The funeral was held on a damp, windy morning. The grass was wet and the sky was the color of milk. We stood by the hole in the earth, close enough to hear the pond water lapping against the edge and to see ducks shaking off their feathers.

Although hundreds of people had wanted to attend, Charlotte kept this gathering all, just a few close friends and relatives. Rabbi Axelrod read a few poems. Morrie’s brother, Did, who still walked with a limp from his childhood polio, lifted the shovel and tossed dirt in the gre, as per tradition.

At one point, when Morrie’s ashes were placed into the ground, I glanced around the cemetery. Morrie was right. It was indeed a lovely spot, trees and grass and a sloping hill.

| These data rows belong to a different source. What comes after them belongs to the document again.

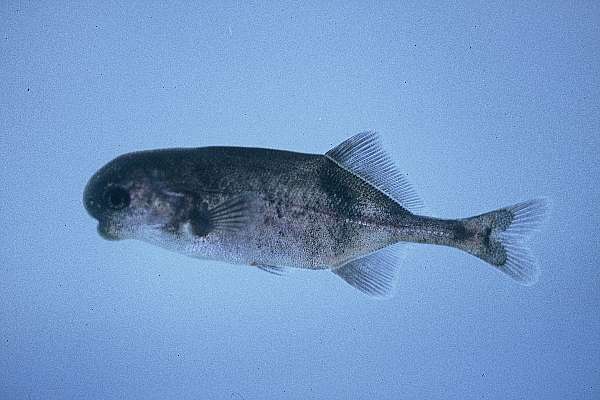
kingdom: Animalia
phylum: Chordata
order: Osteoglossiformes
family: Mormyridae
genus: Cyphomyrus
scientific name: Cyphomyrus discorhynchus
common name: Zambezi parrotfish
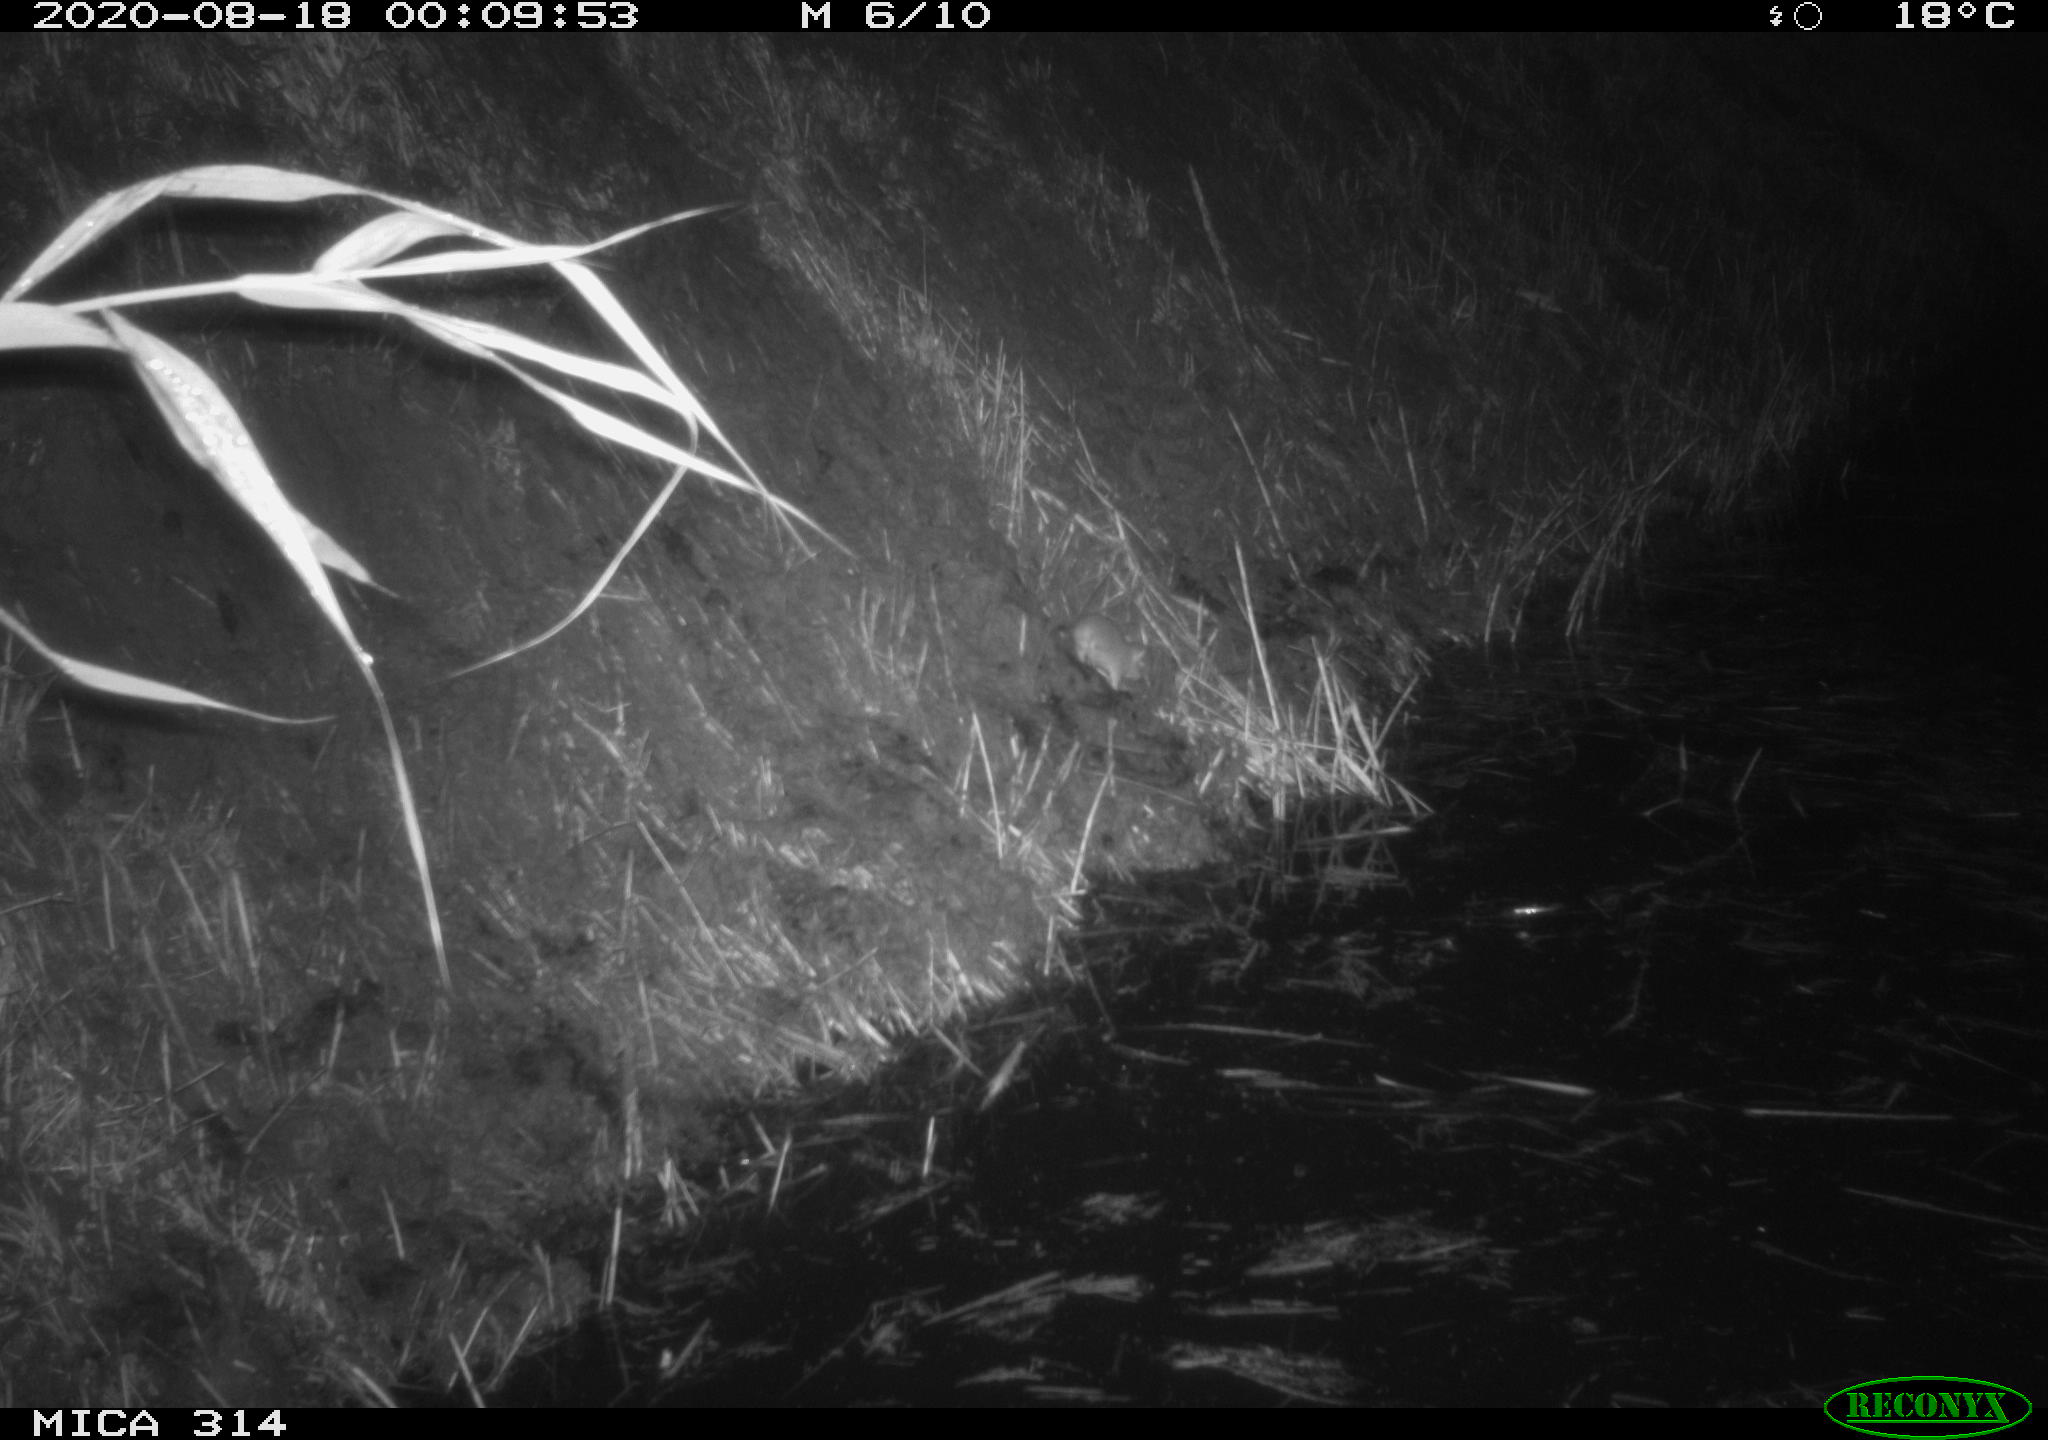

“You talk, I’ll listen,” he had said.

I tried doing that in my head and, to my happiness, found that the imagined conversation felt almost natural. I looked down at my hands, saw my watch and realized why.

It was Tuesday.

本文点评,该文是关于对写作相约星期二论文范文与课题研究的大学硕士、相约星期二本科毕业论文相约星期二论文开题报告范文和相关文献综述及职称论文参考文献资料有帮助.

追寻无字绘本的快乐《疯狂星期二》
星期二晚上8 点左右,池塘里昏昏欲睡的青蛙被惊醒了!接下来,没有任何文字的描述,只有在荷叶上尽情飞翔的青蛙带你穿越城镇的每个角落,感受一个不平静的夜晚,初升的太阳照耀着恢复平静的城镇 然而,下一个星期.

相约2019年
党的十九大刚刚闭幕不久,全国人民还沉浸在热烈喜庆气氛中,2018 年新年来了 今年元旦的喜气更浓郁,预示着这注定是一个不同寻常的新年!中国进入了新时代,历史迈进了新一年 回望、盘点过去的一年,大多数人.

文创:相约当下中式生活方式
编者按当艺术品收藏进入到普通大众的生活中时,艺术品消费成为时尚生活的代名词,以文化艺术体验为主题的生活方式正如火如荼地蔓延在人们的生活中,尤其是国画鉴赏、国学讲堂、茶道文化、香道文化、油画鉴赏、西方文.

山东,相约盛夏光年
六月已至,正是错峰出游的最佳时期 六月虽不如七八月炎热,但清凉避暑却是夏季旅游永恒不变的主题 找个地方,觅一处清凉,去享受这个夏天的静谧时光吧!三仙山探寻中国东方神话的源头蓬莱三仙山位于蓬莱黄海之滨,.